You read that right, dear readers: I was more excited about telling you that I was New Best Friends With Julie Andrews than I was about telling my family or my physically present friends that she and I had spent an evening having a lovely conversation on an overstuffed morel-colored chenille sofa.

Our friendly reverie was suddenly interrupted by a piercing alarm—and my first thought was that not only were we New Best Friends, but I was about to become The Hero Who Saved Julie Andrews From A Chicago Highrise Fire.

But nobody seemed to hear the alarm but me. And actually, instead of freaking out and running around screaming, everyone at the party started fading to a misty gray.

And suddenly, wave after wave of reality started washing over me:

1) I had not, in fact, been chatting with Julie Andrews on an overstuffed morel-colored chenille sofa at a party in a swanky highrise in Lincoln Park.
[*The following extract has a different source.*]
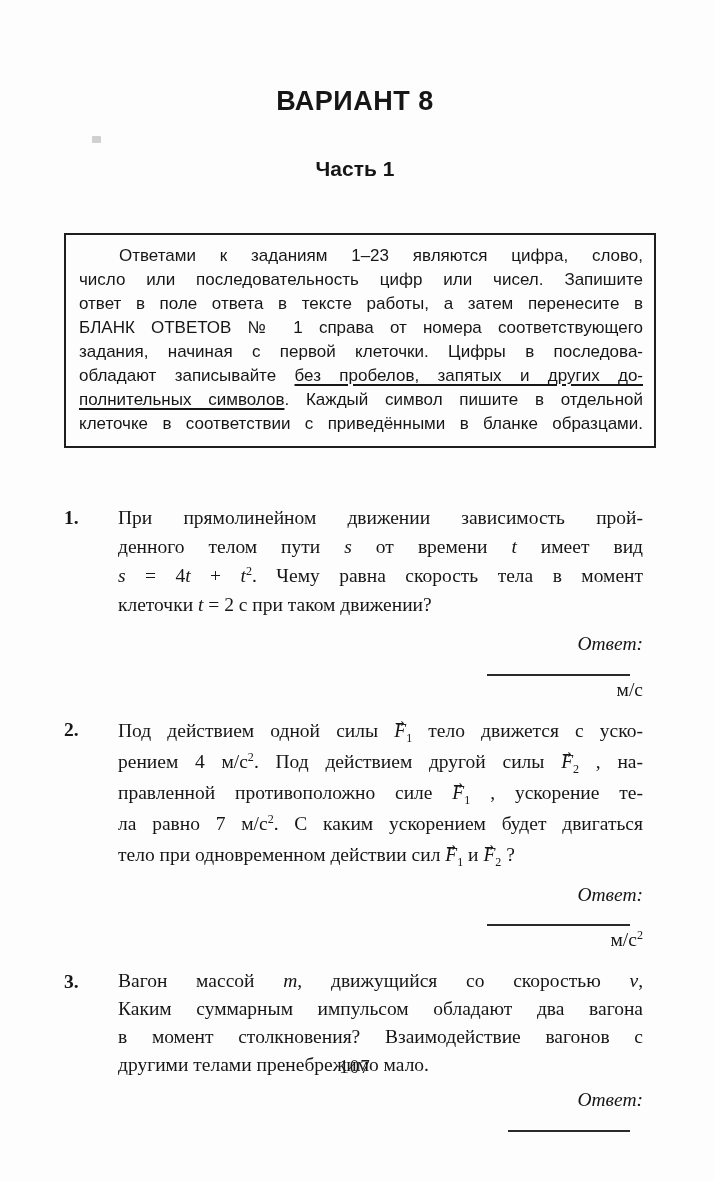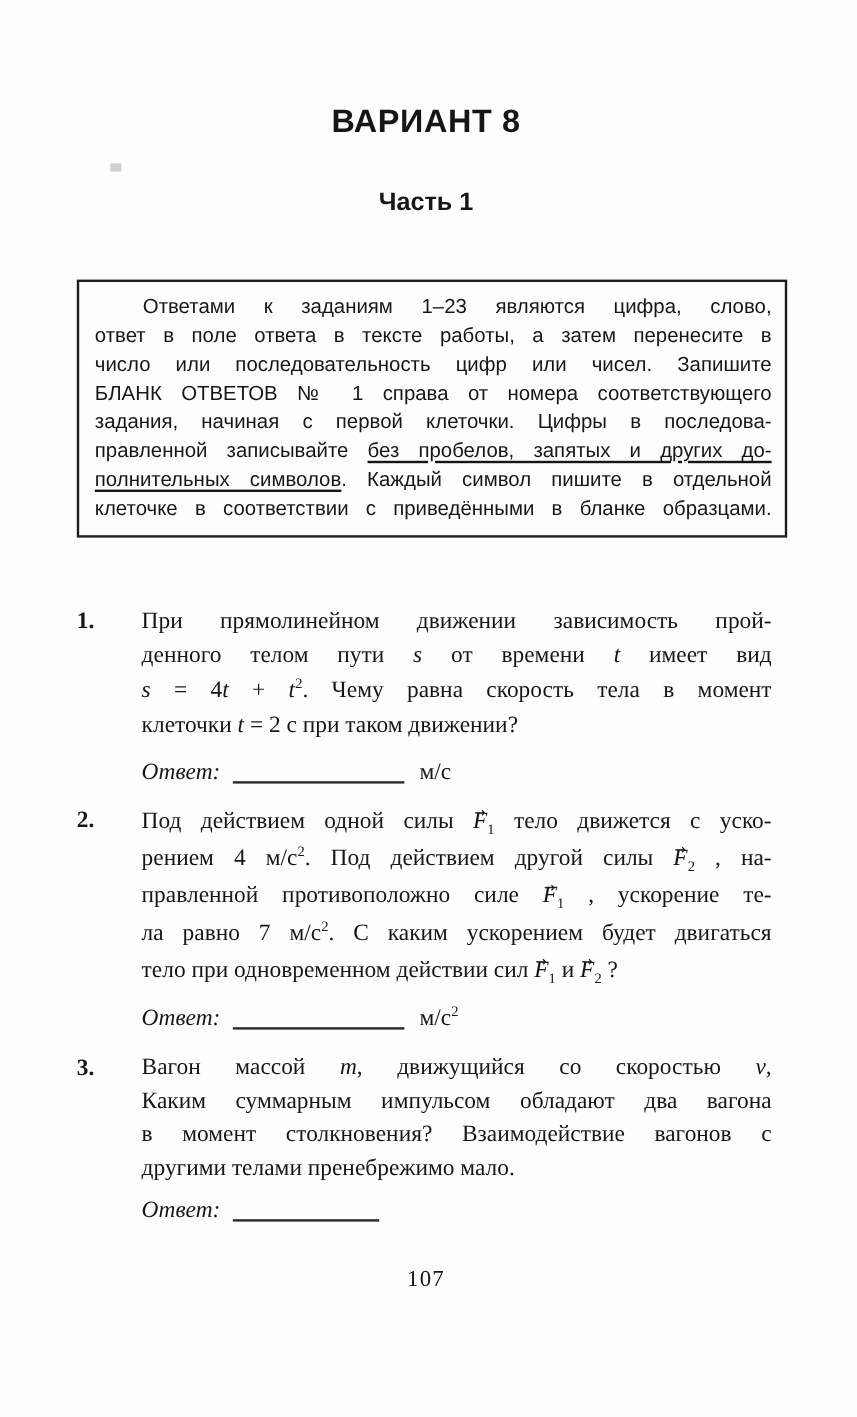"ответ в поле ответа в" div.tline { order: before "число или последовательность цифр или" -> after "число или последовательность цифр или" }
2) I don’t, in fact, have any friends who live in swanky Lincoln Park highrises who invite me to parties and who run in the same social circles as Julie Andrews. (This wave of reality hurt the most.)

3) I am 47 kinds of gay for dreaming that I’d become New Best Friends with Julie Andrews—and another 23 kinds of gay for being so freakin’ excited about it.

4) I had just had my first dream about blogging.

5) I really hate the sound of my alarm.